In [1]:
# Going through the tutorial at the below URL: 
# https://www.christopherlovell.co.uk/blog/2016/04/27/h5py-intro.html

# Notes: 
# Just learning about command mode. Just press escape to get into it and then the key above gives all the 
# shortcuts. Pretty nice.


In [52]:
import numpy as np
import h5py

In [3]:
d1 = np.random.random(size = (1000,20))
d2 = np.random.random(size = (1000,200))  # Note that this means 1000 rows and 200 columns (rows x columns)

In [4]:
print( d1.shape, d2.shape)

(1000, 20) (1000, 200)


In [None]:
# WRITING an HDF

In [5]:
# Now we initialise the hdf file. The "w" denotes that we are writing to the file
hf = h5py.File('data.h5', 'w')

# And then we can use one of the methods associated with our hf object; create_dataset
hf.create_dataset('dataset_1', data=d1)
hf.create_dataset('dataset_2', data=d2)

# Note that running this cell multiple 

<HDF5 dataset "dataset_2": shape (1000, 200), type "<f8">

In [6]:
# And then we close the hdf file and it will write all of our work to disk. 
hf.close()

In [None]:
# READING an HDF

In [7]:
# Now we want to read the file we created: 

hf = h5py.File('data.h5', 'r')

# Then the keys() method gives us the type of hdf5 file we are looking at (what are the types?)
hf.keys()

<KeysViewHDF5 ['dataset_1', 'dataset_2']>

In [10]:
# Then we can grab the data with the get() method
n1 = hf.get('dataset_1')

In [12]:
# Convert this to an array: 
n1 = np.array(n1)
n1.shape

(1000, 20)

In [13]:
# Make sure to close it after you use the File() method
hf.close()

In [None]:
# GROUPS
# Groups are used to organize data within an HDF file. Much like a directory structure. 

In [67]:
# More fake data
d1 = np.random.random(size = (100,33))
d2 = np.random.random(size = (100,333))
d3 = np.random.random(size = (100,3333))

# Initailising an new hdf file 
hf1 = h5py.File('data1.h5', 'w')


In [68]:
# So then we make a group and can put the data into the groups just like a folder in a directory

g1 = hf1.create_group('group1')

g1.create_dataset('data1',data=d1)
g1.create_dataset('data2',data=d1)

<HDF5 dataset "data2": shape (100, 33), type "<f8">

In [69]:
# Subgroups, Using the / notation. Hmm. But does this make 2 groups or just 1? 
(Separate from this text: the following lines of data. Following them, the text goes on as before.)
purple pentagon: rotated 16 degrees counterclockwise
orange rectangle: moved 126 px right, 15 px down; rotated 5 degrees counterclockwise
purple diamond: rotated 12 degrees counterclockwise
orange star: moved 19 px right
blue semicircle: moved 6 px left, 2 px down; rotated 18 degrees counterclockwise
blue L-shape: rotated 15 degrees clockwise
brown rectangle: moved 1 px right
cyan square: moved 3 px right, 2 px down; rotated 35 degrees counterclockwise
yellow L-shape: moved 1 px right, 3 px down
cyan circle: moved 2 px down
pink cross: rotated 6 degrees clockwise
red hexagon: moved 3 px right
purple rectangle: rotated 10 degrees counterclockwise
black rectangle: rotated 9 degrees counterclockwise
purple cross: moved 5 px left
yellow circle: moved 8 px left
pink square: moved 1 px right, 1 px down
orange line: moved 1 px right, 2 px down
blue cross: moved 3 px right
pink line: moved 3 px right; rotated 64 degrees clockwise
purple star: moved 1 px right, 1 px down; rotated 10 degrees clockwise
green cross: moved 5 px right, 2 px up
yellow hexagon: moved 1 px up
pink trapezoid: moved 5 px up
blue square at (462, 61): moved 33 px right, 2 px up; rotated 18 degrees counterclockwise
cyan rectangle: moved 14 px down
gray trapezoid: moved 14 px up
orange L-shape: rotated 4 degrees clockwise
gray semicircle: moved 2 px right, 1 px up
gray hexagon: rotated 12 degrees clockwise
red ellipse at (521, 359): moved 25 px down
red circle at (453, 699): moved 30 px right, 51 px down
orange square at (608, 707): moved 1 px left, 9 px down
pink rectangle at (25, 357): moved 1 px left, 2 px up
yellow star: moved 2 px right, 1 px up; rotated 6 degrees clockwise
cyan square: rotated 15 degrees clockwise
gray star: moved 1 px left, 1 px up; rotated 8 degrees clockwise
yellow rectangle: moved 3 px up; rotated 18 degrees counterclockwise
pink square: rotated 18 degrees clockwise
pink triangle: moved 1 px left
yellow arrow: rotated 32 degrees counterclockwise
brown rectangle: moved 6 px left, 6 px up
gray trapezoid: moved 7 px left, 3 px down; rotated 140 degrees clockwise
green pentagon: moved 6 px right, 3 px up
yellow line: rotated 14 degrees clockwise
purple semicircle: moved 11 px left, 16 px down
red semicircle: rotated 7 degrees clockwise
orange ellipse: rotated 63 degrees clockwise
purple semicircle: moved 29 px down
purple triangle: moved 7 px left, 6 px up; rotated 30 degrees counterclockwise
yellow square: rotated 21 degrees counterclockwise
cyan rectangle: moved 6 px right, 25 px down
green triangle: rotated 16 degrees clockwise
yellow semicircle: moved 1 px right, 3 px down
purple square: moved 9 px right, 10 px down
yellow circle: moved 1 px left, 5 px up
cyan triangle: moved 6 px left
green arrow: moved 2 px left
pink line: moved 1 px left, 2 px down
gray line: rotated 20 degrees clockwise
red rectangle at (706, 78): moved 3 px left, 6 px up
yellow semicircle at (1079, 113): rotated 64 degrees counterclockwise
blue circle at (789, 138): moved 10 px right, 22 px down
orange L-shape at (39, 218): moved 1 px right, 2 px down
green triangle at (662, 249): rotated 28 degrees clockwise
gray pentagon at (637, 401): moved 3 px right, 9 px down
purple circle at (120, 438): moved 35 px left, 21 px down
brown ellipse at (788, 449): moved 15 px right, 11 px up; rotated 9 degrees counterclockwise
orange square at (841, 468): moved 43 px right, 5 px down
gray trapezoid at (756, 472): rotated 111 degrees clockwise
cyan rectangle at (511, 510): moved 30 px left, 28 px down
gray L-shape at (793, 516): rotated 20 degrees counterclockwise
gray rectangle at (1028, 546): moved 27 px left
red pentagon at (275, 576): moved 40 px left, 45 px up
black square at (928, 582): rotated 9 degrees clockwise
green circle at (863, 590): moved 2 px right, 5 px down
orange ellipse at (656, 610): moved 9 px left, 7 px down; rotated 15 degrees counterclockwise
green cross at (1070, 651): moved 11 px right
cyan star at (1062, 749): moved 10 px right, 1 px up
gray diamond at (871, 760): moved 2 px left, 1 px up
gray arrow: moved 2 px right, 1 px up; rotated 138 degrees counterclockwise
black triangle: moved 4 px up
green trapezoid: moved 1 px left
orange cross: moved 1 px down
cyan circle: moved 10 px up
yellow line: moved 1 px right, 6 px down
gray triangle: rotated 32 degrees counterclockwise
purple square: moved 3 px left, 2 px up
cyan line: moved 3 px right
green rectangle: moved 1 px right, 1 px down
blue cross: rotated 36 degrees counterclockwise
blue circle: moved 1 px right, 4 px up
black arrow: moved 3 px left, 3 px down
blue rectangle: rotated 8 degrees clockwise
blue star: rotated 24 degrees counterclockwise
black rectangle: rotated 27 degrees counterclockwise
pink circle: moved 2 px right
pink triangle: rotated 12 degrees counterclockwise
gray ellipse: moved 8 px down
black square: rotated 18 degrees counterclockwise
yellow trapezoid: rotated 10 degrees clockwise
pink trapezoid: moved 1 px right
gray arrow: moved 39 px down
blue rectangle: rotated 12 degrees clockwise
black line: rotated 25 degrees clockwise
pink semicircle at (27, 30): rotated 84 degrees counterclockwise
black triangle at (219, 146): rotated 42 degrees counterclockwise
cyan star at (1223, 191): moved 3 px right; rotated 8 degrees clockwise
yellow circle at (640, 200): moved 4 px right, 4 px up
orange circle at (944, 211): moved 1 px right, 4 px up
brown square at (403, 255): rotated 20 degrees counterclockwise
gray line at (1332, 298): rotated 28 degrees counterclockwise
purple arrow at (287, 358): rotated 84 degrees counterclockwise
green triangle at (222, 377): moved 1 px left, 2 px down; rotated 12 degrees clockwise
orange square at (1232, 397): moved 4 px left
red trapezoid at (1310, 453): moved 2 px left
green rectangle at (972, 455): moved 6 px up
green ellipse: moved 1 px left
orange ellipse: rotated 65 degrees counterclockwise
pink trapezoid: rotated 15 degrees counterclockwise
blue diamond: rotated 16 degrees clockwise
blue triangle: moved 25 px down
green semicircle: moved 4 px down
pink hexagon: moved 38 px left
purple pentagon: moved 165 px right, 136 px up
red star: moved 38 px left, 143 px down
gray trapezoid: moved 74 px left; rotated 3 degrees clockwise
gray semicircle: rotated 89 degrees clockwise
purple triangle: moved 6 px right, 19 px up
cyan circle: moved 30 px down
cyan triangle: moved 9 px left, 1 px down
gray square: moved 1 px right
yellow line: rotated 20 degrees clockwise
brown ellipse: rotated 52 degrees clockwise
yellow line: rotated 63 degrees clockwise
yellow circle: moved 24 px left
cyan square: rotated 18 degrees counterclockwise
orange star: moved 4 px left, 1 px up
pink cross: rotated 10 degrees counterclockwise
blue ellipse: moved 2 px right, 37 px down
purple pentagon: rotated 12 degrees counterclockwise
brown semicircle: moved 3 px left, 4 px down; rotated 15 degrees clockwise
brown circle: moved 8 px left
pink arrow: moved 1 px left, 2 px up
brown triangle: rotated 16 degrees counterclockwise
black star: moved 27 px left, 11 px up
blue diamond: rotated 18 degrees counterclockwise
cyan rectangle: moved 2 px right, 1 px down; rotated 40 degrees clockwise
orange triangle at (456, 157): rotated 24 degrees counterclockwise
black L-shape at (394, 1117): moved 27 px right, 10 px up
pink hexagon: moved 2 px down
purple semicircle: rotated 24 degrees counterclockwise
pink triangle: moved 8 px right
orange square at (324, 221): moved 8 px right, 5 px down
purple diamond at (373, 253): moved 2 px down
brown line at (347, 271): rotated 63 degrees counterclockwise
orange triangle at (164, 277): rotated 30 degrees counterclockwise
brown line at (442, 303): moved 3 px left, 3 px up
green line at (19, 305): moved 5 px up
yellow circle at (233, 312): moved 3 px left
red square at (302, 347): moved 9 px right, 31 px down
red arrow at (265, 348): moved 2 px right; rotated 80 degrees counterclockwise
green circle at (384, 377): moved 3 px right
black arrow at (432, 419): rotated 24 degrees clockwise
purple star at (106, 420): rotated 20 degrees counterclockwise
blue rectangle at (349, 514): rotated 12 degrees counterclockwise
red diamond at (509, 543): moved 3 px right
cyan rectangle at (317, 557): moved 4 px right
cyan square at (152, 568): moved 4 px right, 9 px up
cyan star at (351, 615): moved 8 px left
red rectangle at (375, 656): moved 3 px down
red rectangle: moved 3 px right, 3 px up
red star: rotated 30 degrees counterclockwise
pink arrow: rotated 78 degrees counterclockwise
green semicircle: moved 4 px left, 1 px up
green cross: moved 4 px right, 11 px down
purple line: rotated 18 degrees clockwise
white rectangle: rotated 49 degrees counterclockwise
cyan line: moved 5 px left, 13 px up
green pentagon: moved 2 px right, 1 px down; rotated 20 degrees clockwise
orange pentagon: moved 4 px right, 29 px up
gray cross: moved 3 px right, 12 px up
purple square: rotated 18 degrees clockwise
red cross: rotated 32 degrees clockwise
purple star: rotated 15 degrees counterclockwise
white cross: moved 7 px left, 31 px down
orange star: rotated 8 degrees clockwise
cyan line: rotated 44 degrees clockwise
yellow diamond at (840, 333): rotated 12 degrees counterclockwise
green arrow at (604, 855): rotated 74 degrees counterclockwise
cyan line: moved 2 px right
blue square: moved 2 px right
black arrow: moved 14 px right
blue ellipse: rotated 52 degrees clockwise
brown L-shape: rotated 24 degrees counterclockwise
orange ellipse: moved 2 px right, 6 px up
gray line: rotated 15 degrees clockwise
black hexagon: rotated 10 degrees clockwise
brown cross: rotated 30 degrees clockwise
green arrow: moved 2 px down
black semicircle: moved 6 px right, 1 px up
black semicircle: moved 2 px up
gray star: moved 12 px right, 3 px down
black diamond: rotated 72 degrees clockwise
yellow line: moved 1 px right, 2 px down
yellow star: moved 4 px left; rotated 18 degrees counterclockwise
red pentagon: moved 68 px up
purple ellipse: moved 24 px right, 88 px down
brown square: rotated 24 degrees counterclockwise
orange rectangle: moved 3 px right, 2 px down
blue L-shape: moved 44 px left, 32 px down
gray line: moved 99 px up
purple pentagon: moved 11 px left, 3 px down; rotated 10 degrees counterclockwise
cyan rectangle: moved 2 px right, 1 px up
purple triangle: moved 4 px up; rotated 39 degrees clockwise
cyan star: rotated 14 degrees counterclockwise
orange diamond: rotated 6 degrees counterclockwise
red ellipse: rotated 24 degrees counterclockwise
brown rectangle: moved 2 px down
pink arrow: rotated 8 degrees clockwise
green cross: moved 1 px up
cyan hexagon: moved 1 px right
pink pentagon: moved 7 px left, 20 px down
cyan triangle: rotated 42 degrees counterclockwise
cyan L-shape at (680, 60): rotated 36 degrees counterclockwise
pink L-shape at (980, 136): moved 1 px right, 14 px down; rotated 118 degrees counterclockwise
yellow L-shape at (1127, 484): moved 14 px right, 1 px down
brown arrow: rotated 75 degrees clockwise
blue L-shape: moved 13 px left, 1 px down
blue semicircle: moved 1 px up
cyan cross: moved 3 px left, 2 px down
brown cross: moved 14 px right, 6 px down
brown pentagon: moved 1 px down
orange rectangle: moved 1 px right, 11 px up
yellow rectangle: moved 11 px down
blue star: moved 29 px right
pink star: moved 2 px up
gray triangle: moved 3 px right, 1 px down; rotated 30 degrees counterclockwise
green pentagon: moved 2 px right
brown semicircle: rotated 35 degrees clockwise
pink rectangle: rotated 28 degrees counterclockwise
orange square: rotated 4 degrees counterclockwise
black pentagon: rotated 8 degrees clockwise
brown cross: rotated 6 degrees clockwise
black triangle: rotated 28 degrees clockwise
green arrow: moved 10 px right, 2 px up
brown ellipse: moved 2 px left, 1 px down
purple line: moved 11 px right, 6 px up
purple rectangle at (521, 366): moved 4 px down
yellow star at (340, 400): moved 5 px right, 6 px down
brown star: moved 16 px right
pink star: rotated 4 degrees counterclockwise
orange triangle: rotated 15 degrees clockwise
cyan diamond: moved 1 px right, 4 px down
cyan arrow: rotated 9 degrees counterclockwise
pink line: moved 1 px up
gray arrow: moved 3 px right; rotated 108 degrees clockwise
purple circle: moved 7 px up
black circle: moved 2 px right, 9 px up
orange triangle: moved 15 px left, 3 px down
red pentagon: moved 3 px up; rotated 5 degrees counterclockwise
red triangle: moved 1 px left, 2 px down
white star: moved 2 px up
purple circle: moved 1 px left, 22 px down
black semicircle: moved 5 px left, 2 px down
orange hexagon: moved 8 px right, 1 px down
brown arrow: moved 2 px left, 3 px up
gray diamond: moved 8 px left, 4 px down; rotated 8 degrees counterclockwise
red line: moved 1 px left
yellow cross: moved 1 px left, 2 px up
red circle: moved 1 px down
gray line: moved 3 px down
g2 = hf1.create_group('group2/subfolder')


In [70]:

g2.create_dataset('data3',data=d3)

<HDF5 dataset "data3": shape (100, 3333), type "<f8">

In [71]:
# Exploring: 

g4 = g1.create_group('group1/group3')
g4.create_dataset('data3',data=d3)
# OK. Hmm. How the directory structure works isn't clear to me. But you can create a group in a group object
# or within an hdf object. 

<HDF5 dataset "data3": shape (100, 3333), type "<f8">

In [72]:
stuff1 = g1.get('group1/group3')
# stuff2 = hf1.get('group1/group1/group3')

In [73]:
stuff1.items()
# stuff2.items()
# AHH. hard to follow but I believe using g1.create_group automatically adds group1/ to the front 
# of the name of your group. But why 

ItemsViewHDF5(<HDF5 group "/group1/group1/group3" (1 members)>)

In [74]:
stuff3 = hf1.get('group1/group1/group3')

In [75]:
print(stuff3)

<HDF5 group "/group1/group1/group3" (1 members)>


In [79]:
# Note: This is also helpful: http://docs.h5py.org/en/stable/quick.html
# Question: why isn't The items() method showing the data inside the group??

for name in hf1:
    print(name)

for name in g2:   # Not super clear on why subgroup doesn't show up here.. Only goes one level down?
    print(name)


data3


In [83]:
# You can reference the data with a directiory structure:

# if hf1['group1/group3/data3'] == 'data3':
#     print( 'yeahhhh')

print(hf1['group2/subfolder/data3'])

# Ok cool. So you can reference the dataset with this directory style. 

<HDF5 dataset "data3": shape (100, 3333), type "<f8">


In [84]:
hf1.close()


In [85]:
print(hf1['group2/subfolder/data3'])

# Now the same command won't work because I closed out the file hf1! 

ValueError: Not a location (invalid object ID)